Pratt himself is not to blame; his dark blond, sharp-nosed, blue-eyed type deserves its appeal but dramatic scenes opposite military contractor Vincent D'Onofrio exposes definite weaknesses. Pratt has muscle but the burly D'Onofrio has acting strength. Something's unconvincing, half-parodistic, in Pratt's bearing (he's like a gainfully employed Matthew Rush but less stolid than Chris Hemsworth's similarly imposing Thor). It's easy to imagine Pratt providing one-note effectiveness in a Josef Von Sternberg silent erotic masterpiece, playing stevedore roles like George O'Brien in The Docks of New York or in Murnau's Sunrise where a big man's physical heft was erotically magnetizing and then drew one into his spiritual being.

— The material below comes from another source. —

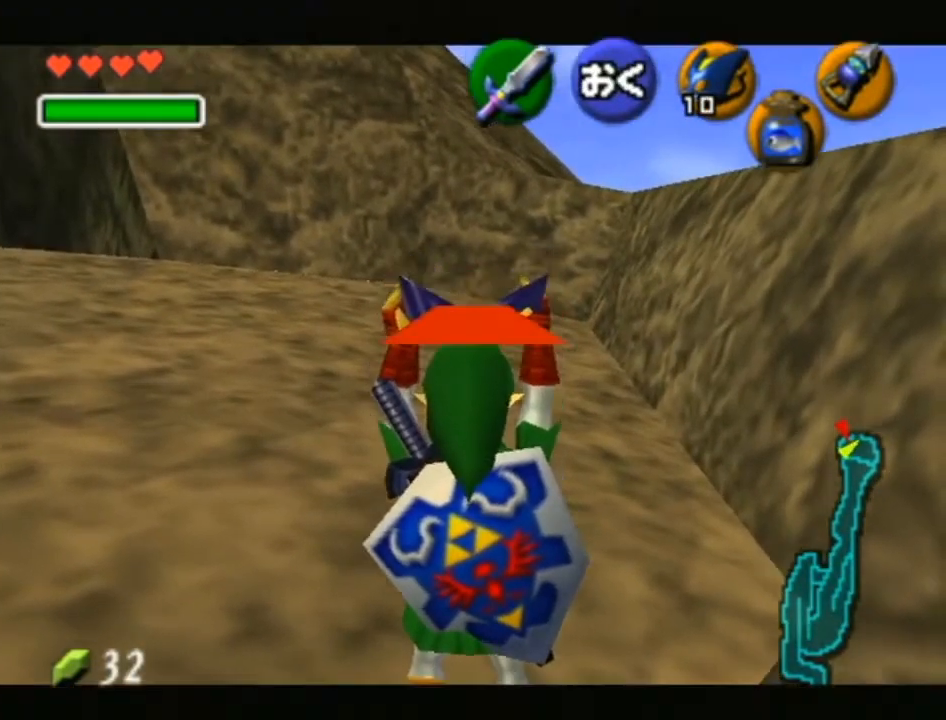
{"buttons": [], "left_stick": "center", "right_stick": "center", "events": [[67, "L1", "down"], [350, "L1", "up"]]}
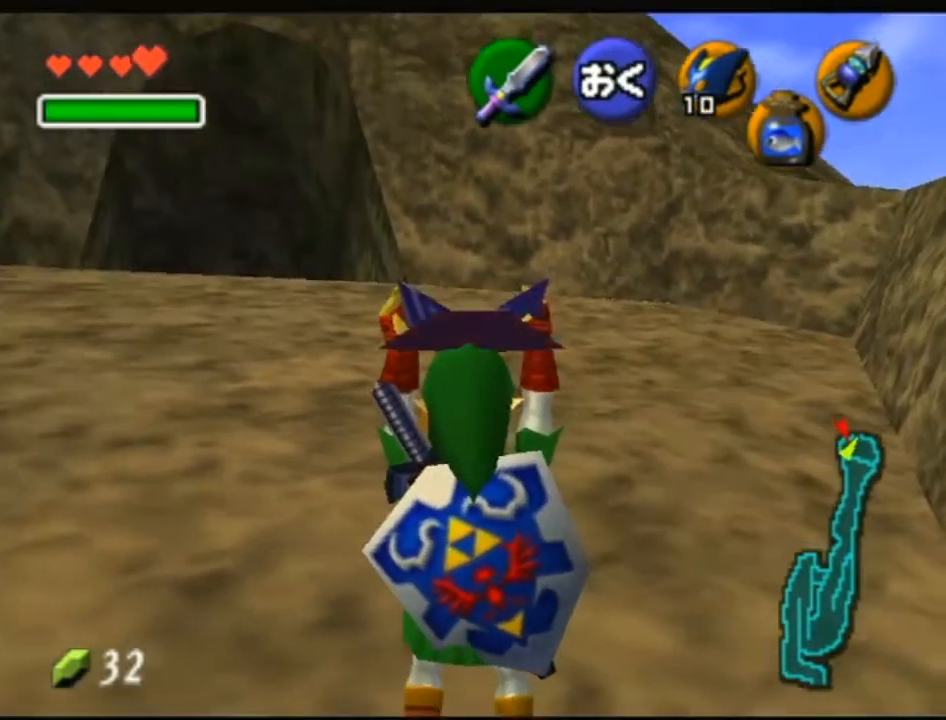
{"buttons": ["L1"], "left_stick": "center", "right_stick": "center", "events": [[33, "L1", "down"]]}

The Jurassic World script doesn't allow Pratt the personal charm -- the wink -- that Harrison Ford brought off as Indy, hero of many adolescent boys' dreams. Pratt's eyes are gentle, yet his stout-thewed crouch and voluptuous trapazoids overwhelm this formulaic movie -- and Bryce Dallas Howard's shrill, vapid Park supervisor. She's unappealing as Owen's love interest. Maybe a lesbian critic could try justifying her cold acting but who can say what hetero guys who see Jurassic World put into their spank banks? I bet it's Owen.